11 Mar 2025
New Zealand-based Quantifi sells a range of products aimed at large-scale PIC manufacturers.
Teradyne, the Massachusetts-based test and measurement equipment firm, has signed an agreement that should see it acquire Quantifi Photonics by the end of June.
Headquartered in Auckland, New Zealand, and with offices in Texas, Germany, and Thailand, Quantifi sells a range of products including photonic test instruments and digital sampling oscilloscopes (DSOs) aimed at developers of photonic integrated circuits (PICs), co-packaged optics, and pluggable optics.
Wafer-level testing
Teradyne says that the deal will enable it to deliver scalable PIC test solutions at a time when PIC production is set to boom - largely as a result of hefty recent investment in high-performance computing and in support of artificial intelligence (AI) cloud infrastructure based around high-speed optical links.
Its CEO, Greg Smith, said: “The extraordinary growth and complexity driven by Cloud AI will require optical interconnect solutions to support the bandwidth and reduce the power required for next-generation networks.
“We are thrilled to welcome the Quantifi Photonics team to Teradyne to accelerate the development of cost-effective, high-throughput test solutions for wafer-level, die/multi-die and co-packaged optical module testing.”
Quantifi’s co-founder and CEO Iannick Monfils added: “By combining Quantifi Photonics’ deep expertise in photonic testing and Teradyne’s leadership in semiconductor ATE [automated test equipment], we are uniquely positioned to revolutionize photonics high-volume manufacturing.
“The silicon photonics market is at an inflection point that requires innovative, state-of-the-art solutions to unlock its full potential.
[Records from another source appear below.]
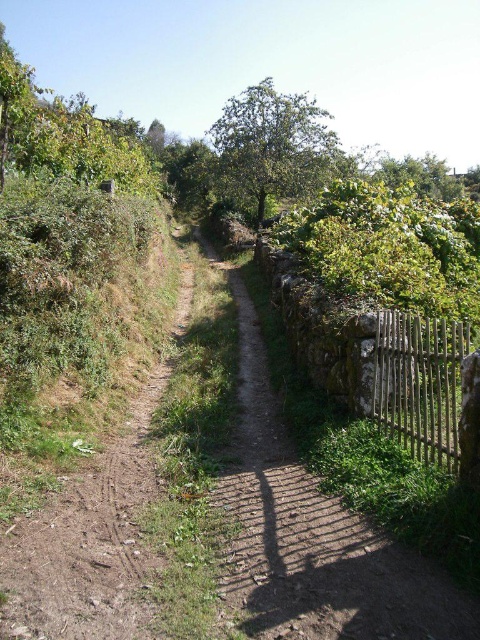
Who is more distant from viewer, (374, 572) or (327, 145)?

The point (327, 145) is more distant.

Is point (294, 621) positioned behind point (244, 179)?

No.

Find the location of a particular element. Image resolution: width=480 pixels, height=640 pixels. dirt path at center is located at coordinates (317, 536).

Where is `dirt path at center`? The height and width of the screenshot is (640, 480). dirt path at center is located at coordinates (317, 536).

Is point (442, 381) farther from camera compared to point (218, 166)?

No, it is not.

Where is `wooden fence at right`? This screenshot has height=640, width=480. wooden fence at right is located at coordinates (420, 384).

Describe the element at coordinates (317, 536) in the screenshot. The width and height of the screenshot is (480, 640). I see `dirt path at center` at that location.

Between dirt path at center and wooden fence at right, which one is positioned lower?

dirt path at center is lower down.

Which is in front, point (369, 604) or point (456, 385)?

Point (369, 604) is in front.

Where is `dirt path at center`? dirt path at center is located at coordinates (317, 536).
By combining our strengths, Teradyne and Quantifi Photonics will provide customers with complete turn-key photonic test solutions that allow them to scale. Quantifi Photonics is excited to join the Teradyne family.”
PIC ramp in progress
Products sold by Quantifi include its “QCA Series” DSO, which the company showed off at the recent SPIE Photonics West technology exhibition in San Francisco.
The company says that its high-quality precision timebase and low jitter mode are designed to deliver a cost-effective, scalable, and high-density test solution for next-generation high-speed interconnects and high-density ASICs.
“Its ultra-low jitter performance and unrivalled instrument density is ideally suited to perform high-precision measurements in parallel for optimized test throughput and reduced cost-of-test in high-volume testing and manufacturing applications,” claims Quantifi.
“The QCA Series can be easily integrated into existing assembly and alignment equipment.”
Significant recent developments highlighting investment in PIC production include a planned ramp by STMicroelectronics at its wafer fabrication facility in France, and GlobalFoundries’ plan to build a new silicon photonics facility at its Malta location, near the Albany technology hub in upstate New York.
Meanwhile analysts at the consultancy group IDTechX have predicted that the market for PICs will grow by close to an order of magnitude over the next ten years, reaching an annual total of $54 billion by 2035.
Intel’s silicon photonics division, which in late 2023 transferred its transceiver business to Jabil, is said to have shipped more than 8 million PICs since 2016, indicating the growing maturity of the technology.